(Beginning of Provided passage)
To Pergo or Not to Pergo?

By Mary Mendoza

Moving furniture is a hobby with me -- and a horror to my husband. The only place we haven't had the sofa is the bathroom, and that's because it won't fit.

I love decorating and redecorating, arranging and re-arranging. My family worries that my need for constant change is rooted in a deep psychosis. I tell them it could be worse -- I could be a Beanie Baby addict.

I've been obsessed for years. When my classmates in high school were attending football games and proms, I was pouring over Metropolitan Home for decorating tips.

When we lived in Edmonds, I decided I wanted a Chinese red bathroom -- just like one I'd seen in Town and Country. The salesman cautioned me that although adding oil to the paint achieved the vibrant red I wanted, the paint would take a long, long time to dry.

The stuff went on like Wesson oil, but didn't smell as good. I painted the shower-tub walls, too. After several hours I checked to see if it was dry, only to find that the walls were oozing and bubbling, like something out of a horror film. I didn't know what to do, so I slapped on some more paint.
(End of Provided passage)
(Beginning of Information shown)
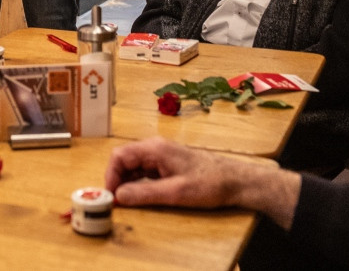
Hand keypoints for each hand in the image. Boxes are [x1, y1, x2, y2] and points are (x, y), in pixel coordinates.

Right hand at [105, 138, 299, 229]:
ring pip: (134, 166)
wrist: (237, 181)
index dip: (111, 175)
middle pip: (124, 160)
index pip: (119, 156)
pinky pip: (145, 171)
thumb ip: (145, 194)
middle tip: (117, 200)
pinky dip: (139, 183)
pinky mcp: (168, 164)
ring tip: (128, 201)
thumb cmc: (210, 183)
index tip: (111, 195)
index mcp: (155, 148)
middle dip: (117, 180)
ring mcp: (162, 155)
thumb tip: (119, 196)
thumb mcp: (175, 193)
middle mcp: (156, 147)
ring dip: (127, 182)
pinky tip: (143, 195)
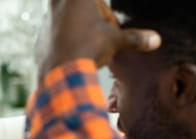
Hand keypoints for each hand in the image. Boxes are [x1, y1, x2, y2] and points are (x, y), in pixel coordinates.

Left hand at [36, 0, 160, 78]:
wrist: (61, 75)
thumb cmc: (88, 50)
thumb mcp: (115, 42)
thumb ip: (134, 38)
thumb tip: (155, 40)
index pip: (95, 2)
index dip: (105, 13)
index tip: (110, 26)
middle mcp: (57, 5)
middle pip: (80, 7)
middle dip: (91, 16)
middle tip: (100, 28)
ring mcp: (46, 22)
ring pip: (65, 20)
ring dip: (77, 28)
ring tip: (90, 44)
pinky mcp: (40, 39)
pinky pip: (55, 37)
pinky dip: (65, 42)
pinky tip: (75, 55)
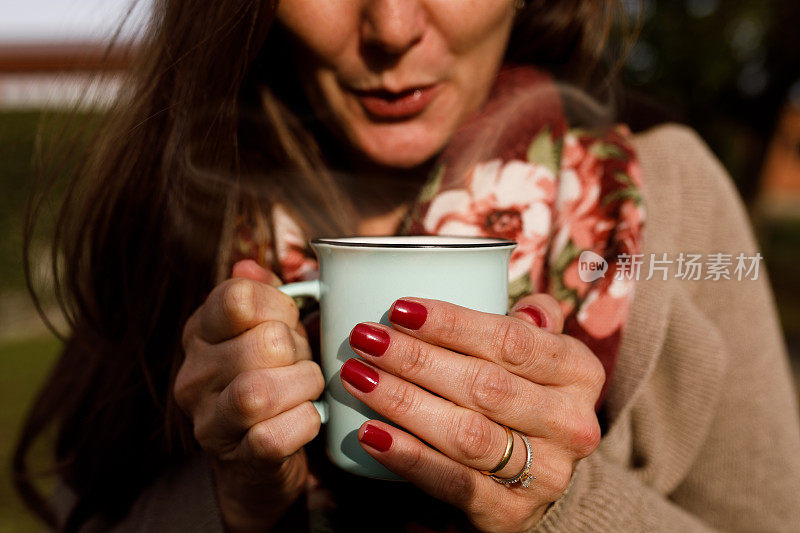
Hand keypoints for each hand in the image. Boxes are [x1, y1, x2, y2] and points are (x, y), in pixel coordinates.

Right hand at [174, 260, 323, 531]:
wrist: (263, 459)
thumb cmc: (275, 378)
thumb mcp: (269, 329)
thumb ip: (264, 294)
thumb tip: (249, 267)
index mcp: (201, 331)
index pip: (238, 298)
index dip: (279, 306)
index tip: (289, 321)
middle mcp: (194, 374)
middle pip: (265, 343)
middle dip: (300, 352)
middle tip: (302, 362)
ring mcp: (209, 420)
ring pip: (260, 392)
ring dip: (303, 387)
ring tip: (306, 389)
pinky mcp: (235, 458)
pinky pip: (274, 436)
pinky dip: (305, 424)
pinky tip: (309, 418)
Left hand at [341, 294, 604, 532]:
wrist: (538, 479)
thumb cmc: (525, 396)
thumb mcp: (542, 356)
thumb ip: (533, 322)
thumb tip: (517, 298)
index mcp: (579, 372)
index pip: (512, 340)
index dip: (452, 323)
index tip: (399, 309)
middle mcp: (571, 424)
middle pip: (482, 385)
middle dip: (415, 359)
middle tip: (365, 339)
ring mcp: (545, 473)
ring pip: (465, 433)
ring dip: (403, 401)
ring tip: (357, 377)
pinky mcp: (512, 512)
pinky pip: (453, 482)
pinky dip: (408, 456)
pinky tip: (370, 433)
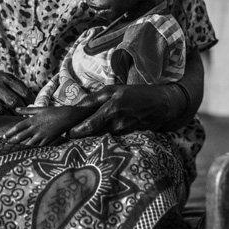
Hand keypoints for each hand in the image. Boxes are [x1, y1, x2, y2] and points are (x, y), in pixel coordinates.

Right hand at [0, 72, 32, 115]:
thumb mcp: (3, 79)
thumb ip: (17, 88)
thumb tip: (34, 102)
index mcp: (5, 78)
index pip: (24, 93)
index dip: (30, 104)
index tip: (31, 110)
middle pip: (13, 102)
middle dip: (19, 112)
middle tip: (20, 118)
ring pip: (0, 111)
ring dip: (4, 117)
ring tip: (6, 119)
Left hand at [4, 105, 89, 146]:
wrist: (67, 116)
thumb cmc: (53, 111)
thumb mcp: (40, 109)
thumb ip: (27, 110)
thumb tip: (16, 109)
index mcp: (33, 120)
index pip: (18, 127)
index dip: (10, 132)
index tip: (4, 136)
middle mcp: (36, 128)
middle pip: (21, 136)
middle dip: (13, 141)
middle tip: (6, 145)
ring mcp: (42, 135)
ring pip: (29, 143)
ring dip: (21, 147)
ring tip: (14, 151)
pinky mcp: (48, 140)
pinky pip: (39, 146)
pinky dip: (33, 149)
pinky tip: (28, 153)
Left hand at [66, 84, 185, 138]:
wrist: (162, 106)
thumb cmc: (136, 94)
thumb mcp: (114, 89)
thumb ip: (94, 99)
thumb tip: (76, 107)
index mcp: (112, 109)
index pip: (89, 125)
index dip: (76, 131)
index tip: (65, 133)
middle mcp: (117, 124)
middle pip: (92, 134)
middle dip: (80, 135)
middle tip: (65, 135)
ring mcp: (123, 133)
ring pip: (100, 137)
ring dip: (90, 136)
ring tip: (78, 134)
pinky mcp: (127, 138)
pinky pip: (110, 138)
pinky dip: (101, 136)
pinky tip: (96, 134)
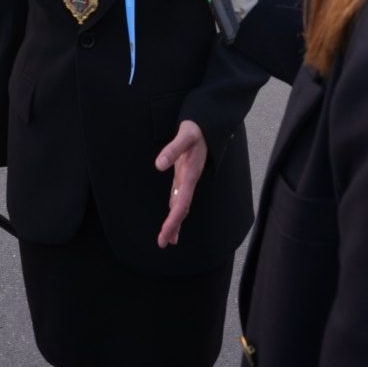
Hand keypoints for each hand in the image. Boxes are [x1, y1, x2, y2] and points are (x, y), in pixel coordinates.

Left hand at [155, 120, 207, 247]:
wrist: (208, 123)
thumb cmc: (198, 128)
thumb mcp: (186, 135)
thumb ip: (173, 149)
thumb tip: (159, 165)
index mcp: (190, 174)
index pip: (181, 204)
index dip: (173, 222)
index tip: (165, 236)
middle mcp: (189, 179)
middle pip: (182, 208)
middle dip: (173, 227)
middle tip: (163, 244)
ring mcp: (187, 177)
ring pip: (181, 204)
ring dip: (175, 221)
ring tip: (169, 239)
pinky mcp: (184, 173)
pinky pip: (179, 195)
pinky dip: (175, 208)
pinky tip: (173, 214)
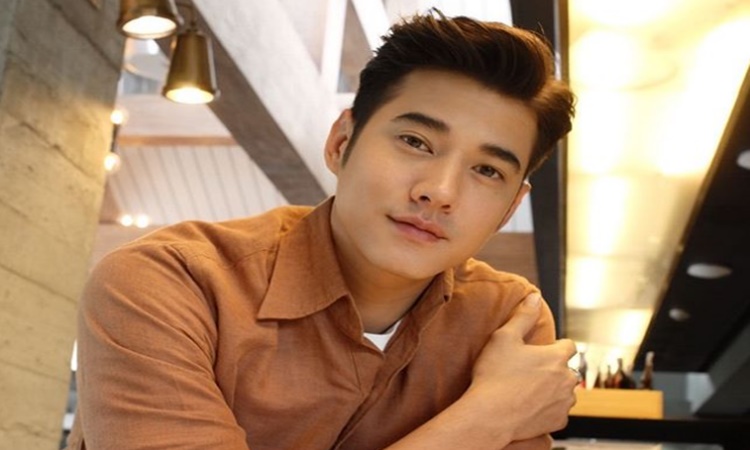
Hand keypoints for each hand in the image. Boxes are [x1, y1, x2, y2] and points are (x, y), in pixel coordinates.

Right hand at [466, 293, 577, 441]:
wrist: (490, 416)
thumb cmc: (494, 375)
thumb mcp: (504, 338)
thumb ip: (523, 316)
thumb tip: (535, 296)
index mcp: (557, 357)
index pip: (569, 345)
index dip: (557, 346)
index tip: (542, 351)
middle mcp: (567, 379)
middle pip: (568, 370)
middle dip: (554, 370)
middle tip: (529, 372)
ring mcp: (564, 402)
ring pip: (564, 392)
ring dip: (553, 390)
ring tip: (528, 391)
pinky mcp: (558, 422)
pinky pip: (558, 412)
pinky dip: (548, 409)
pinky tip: (529, 408)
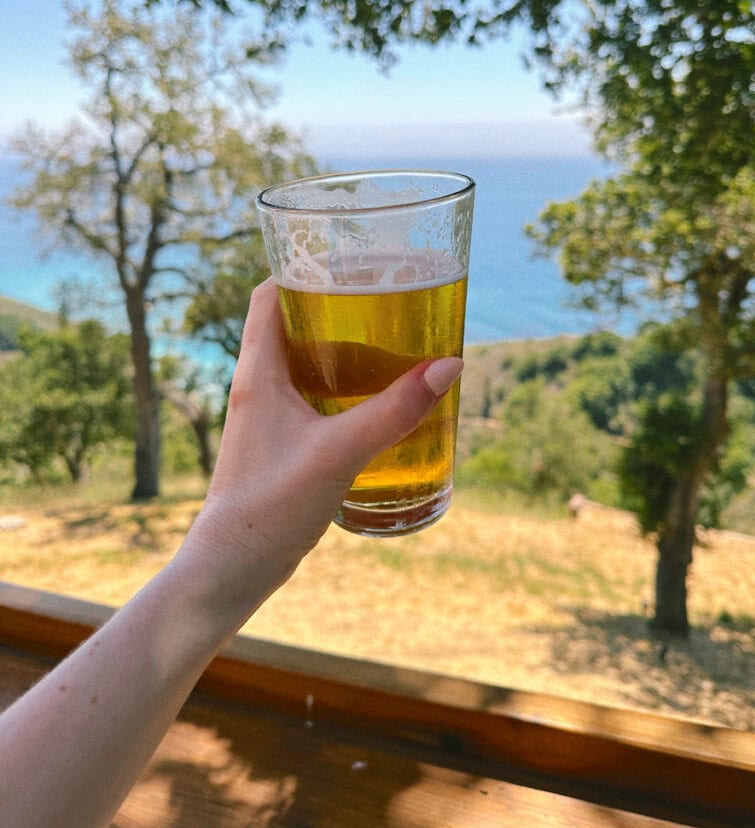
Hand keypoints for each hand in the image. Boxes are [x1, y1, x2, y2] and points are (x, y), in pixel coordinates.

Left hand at [180, 279, 462, 617]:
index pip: (268, 294)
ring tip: (389, 345)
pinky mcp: (279, 443)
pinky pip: (310, 396)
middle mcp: (257, 385)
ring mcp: (266, 415)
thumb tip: (448, 366)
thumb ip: (395, 410)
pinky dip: (340, 387)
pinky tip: (375, 402)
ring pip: (303, 361)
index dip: (301, 269)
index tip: (347, 261)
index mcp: (257, 371)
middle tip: (384, 301)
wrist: (233, 567)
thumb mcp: (341, 452)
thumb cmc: (271, 506)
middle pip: (291, 322)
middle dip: (335, 306)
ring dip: (340, 348)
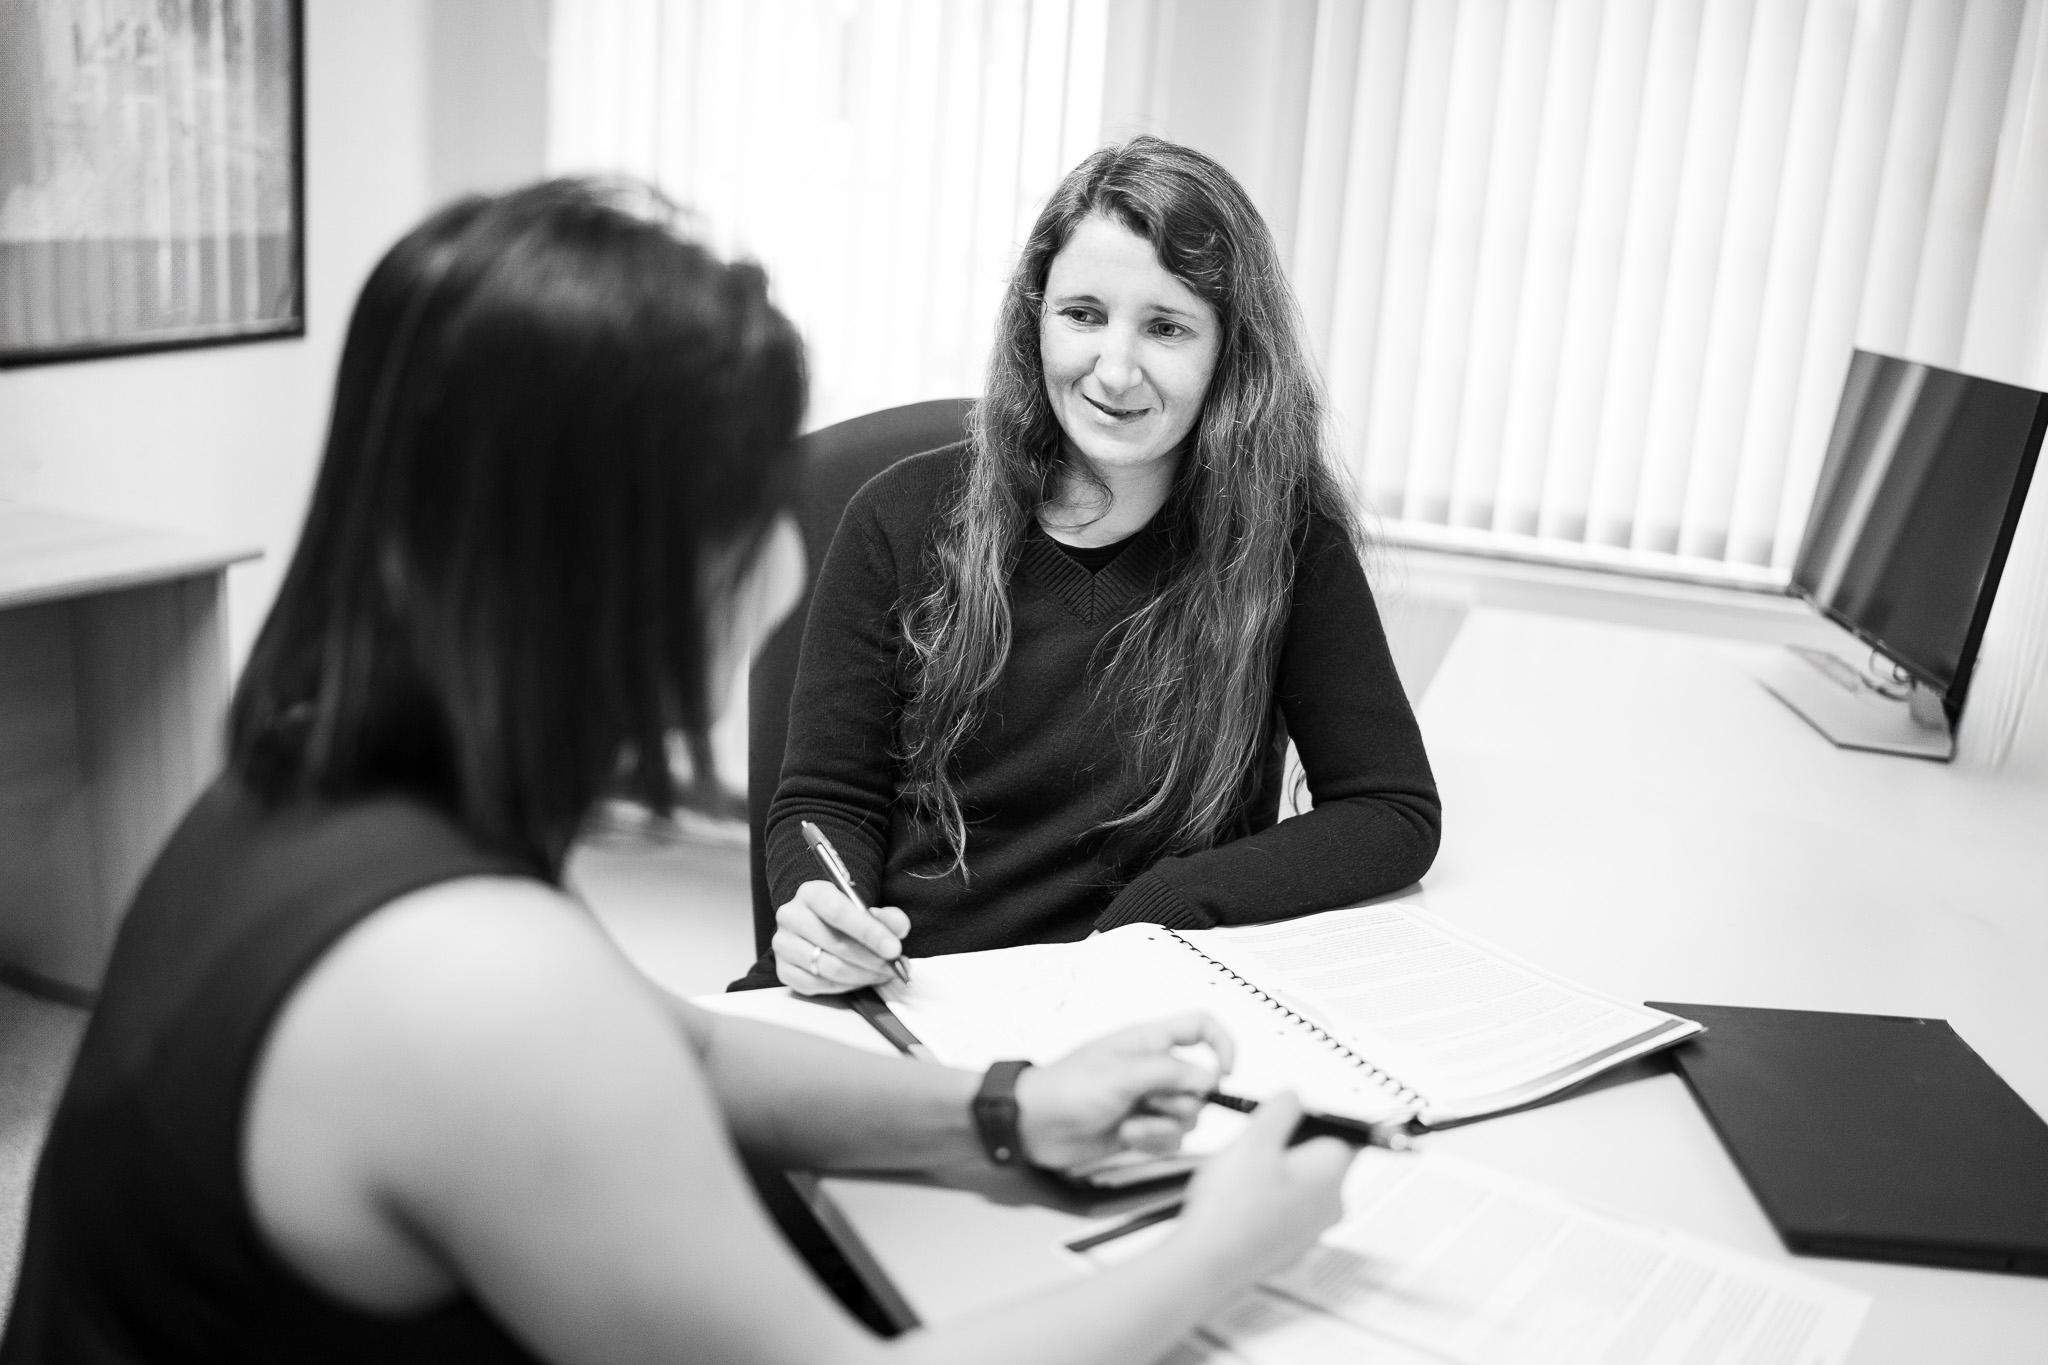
(End of Information shown)
- Things to do:
A. Translate this sentence from the redecorating essay into Spanish: "I love decorating and redecorating, arranging and re-arranging."
B. According to the redecorating essay, what color of bathroom did the writer want while living in Edmonds?
C. Print everything in the redecorating essay from "I've been obsessed" down to "time to dry.".

- Solutions to the tasks:
A. Me encanta decorar y redecorar, ordenar y reordenar.

B. Chinese red

C.
I've been obsessed for years. When my classmates in high school were attending football games and proms, I was pouring over Metropolitan Home for decorating tips.

When we lived in Edmonds, I decided I wanted a Chinese red bathroom -- just like one I'd seen in Town and Country. The salesman cautioned me that although adding oil to the paint achieved the vibrant red I wanted, the paint would take a long, long time to dry.